How My Mind Works: Random Thoughts

So I'm getting the dishes ready for the dishwasher, contemplating how much I loathe it, and pondering the whys of that. Hot water and soap dry my skin out and make my hands hurt, but that's only incidental. I could wear gloves, but the rubber gloves feel awful and make my hands sweat, and I don't have fine motor control (because they never fit properly) which leads to accidents. No, the real issue is with the bits of food, stuck to things, touched by someone else, cold and sometimes slimy. That made me think about leftovers, and why I don't generally care for them, either. Sure, most food doesn't taste as good reheated as it did when it was prepared, but there's the whole "food handled by someone else" thing. That made me think about the word "trigger" and how it's a pretty commonplace word these days -- "Trigger Warning: This post contains ____, which may cause triggers for some people." I swear I'd never heard it used that way until last year... At the same time I'm contemplating all the triggery grossness of dishwashing, I'm thinking about my daughter*, and wondering if I have trouble functioning with all this going on, what's the world like for her??

This wound around to my general processing style of direction-following, and how I just don't do well with directions and instructions. It's hard for me to read them, to understand them sometimes, and I never know if it's because of them being poorly or oddly written, or if there's something wrong in my head that makes me unable to understand what seems like straightforward stuff. A certain frame of mind might suggest that I have issues with authority, and I agree that I do, but I think both issues stem from a different source than defiance. If you give me a task, but don't tell me how you want it done, I'll figure out what seems like the best way, and do it. If you tell me step-by-step how you want something done, I'll have all kinds of problems. Partly because I can often find some way to do what you're telling me to do that is easier, more efficient, or makes more sense to me. Partly because I hate being micromanaged. I don't like being watched or supervised. Let me be and I'll get it done. But here's the thing: I'll probably look like I'm screwing around, futzing with other things, but what I'm really doing is processing in the background. Previously, managers who knew me, knew to let me do my job. Anytime someone new was around, they usually had problems with the way I worked. My stuff always got done on time, sometimes early, sometimes at the last minute, but it got done. This is one of the reasons I don't do well working for other people.

And this little mental conversation happened while I was loading the dishwasher. I think I got it all down. Certainly this is the gist of it.

I feel compelled to point out that I have never had any issue with reading. I read rather fast, actually, but since I will happily reread books, it still makes sense to buy and not borrow. If I'm especially tired, I tend to see "rivers" in the spaces between words, when the rivers are really not that bad.

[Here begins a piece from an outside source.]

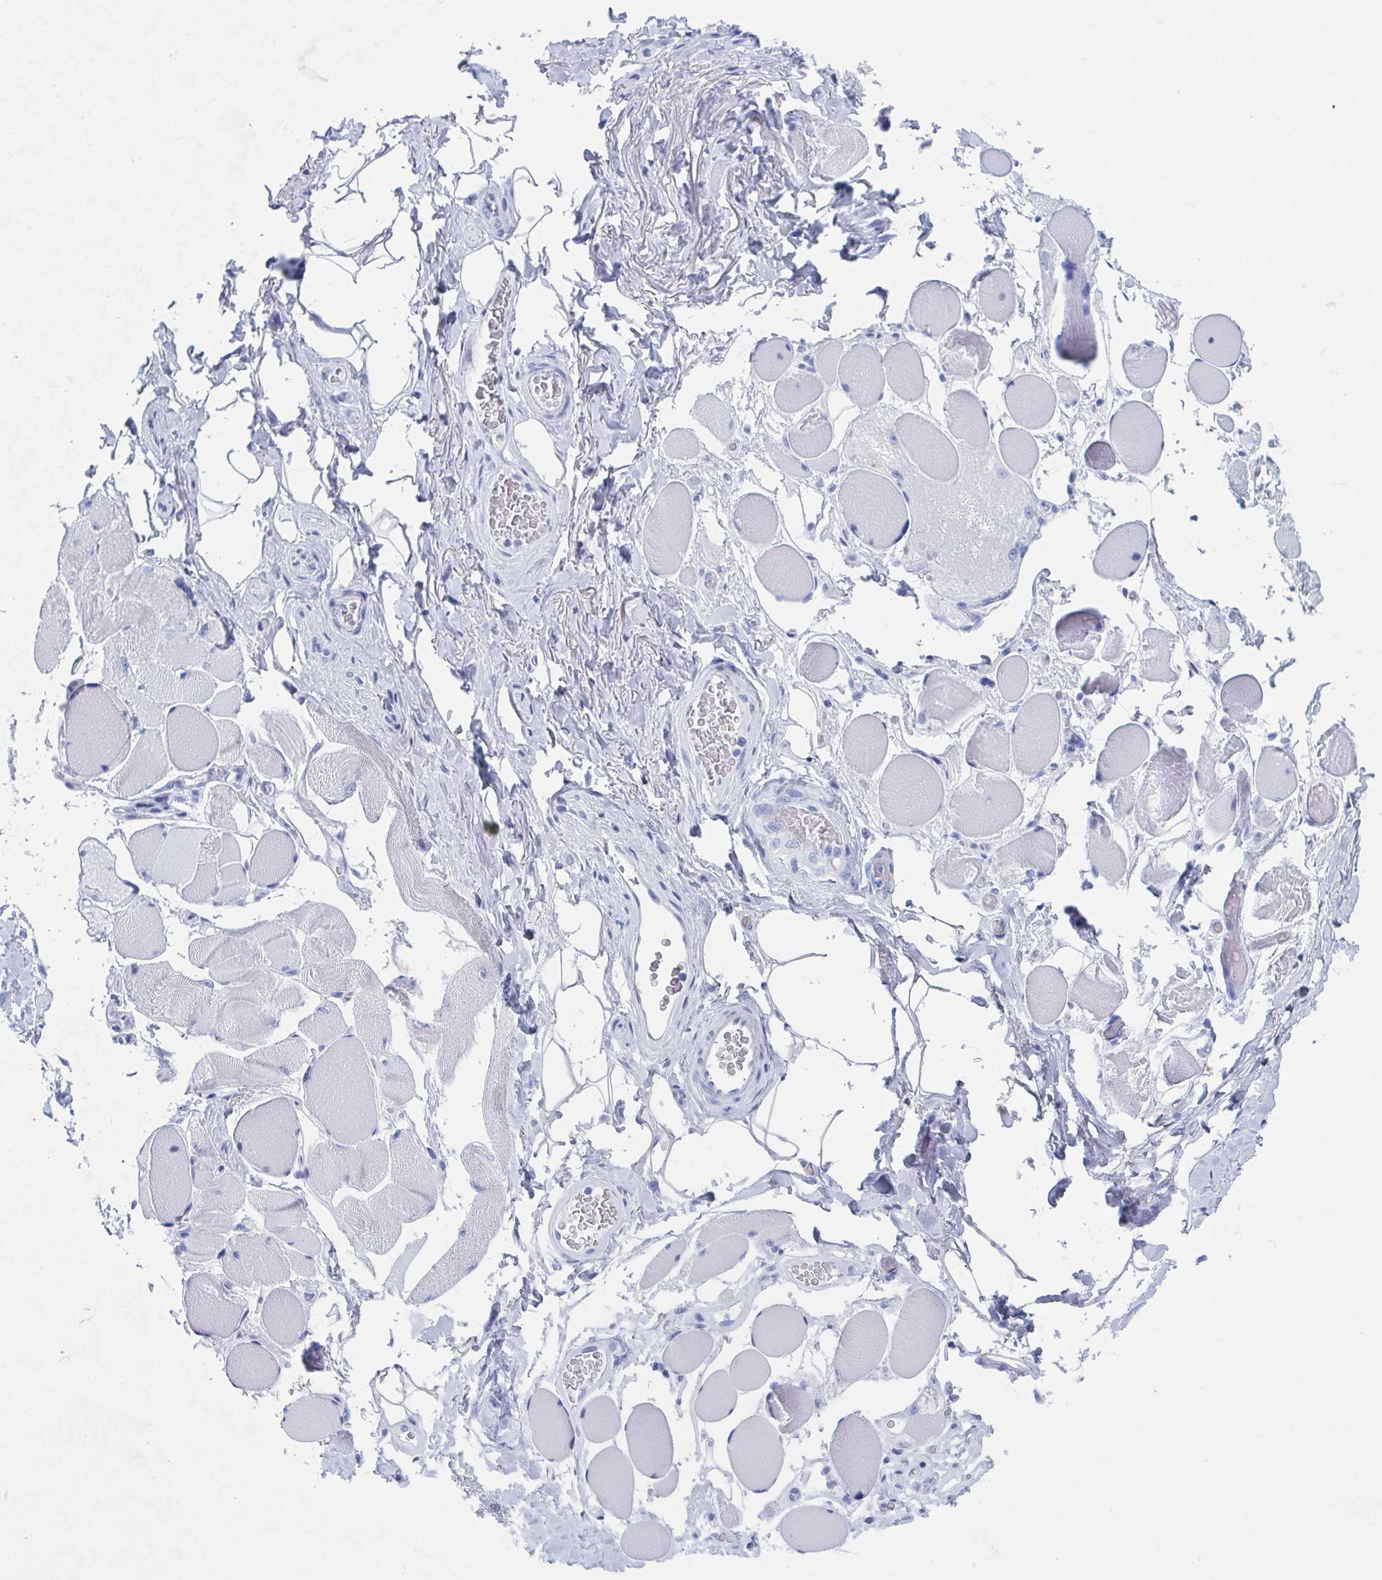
{"staining": {"intensity": "negative", "quantity": "none", "location": "none"}, "tissue": "skeletal muscle", "cell_type": "Myocytes", "image_type": "normal", "snomed": [{"axis": "morphology", "description": "Normal tissue, NOS"}, {"axis": "topography", "description": "Skeletal muscle"}, {"axis": "topography", "description": "Anal"}, {"axis": "topography", "description": "Peripheral nerve tissue"}], "caption": "Myocytes show no significant positivity in normal skeletal muscle. Nuclei are stained in blue.", "gene": "C10orf53", "patient": {"sex": "male", "age": 53}}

At right is an example of bad typography. Justifying margins produces rivers of whitespace in text unless you hyphenate words. That is what words on a page look like to me when I'm tired, even if they aren't a typographic nightmare like this example. Those rivers are really distracting; my eyes tend to follow them, and then my brain fills in with an overlay of water and sometimes even the sound of flowing water. So one minute I'm reading along, and the next I am entertaining myself with babbling brook on the page.

It's something that can happen to people with dyslexia or other visual processing disorders. There's an animated gif here showing the river distortion, at the Irlen Institute's website -- they use colored lenses to mitigate various problems with reading difficulties. I've never been diagnosed with dyslexia, and the first time I ever heard about rivers in text as something that was problematic for other people was when I was attending an autism conference, and we learned about the Irlen colored lenses that are supposed to help with visual processing issues. It might help me with my migraines, but I don't know that I want to go find a screener. I've been doing fine for 40 years... Except for the migraines, anyway. And that was a pretty big side-track. *wince* On the other hand, it is a slice of my brain. Metaphorically speaking.

* If you're not familiar with other postings mentioning it, or haven't seen that blog or read my bio, my daughter is autistic, and does have some sensory sensitivities.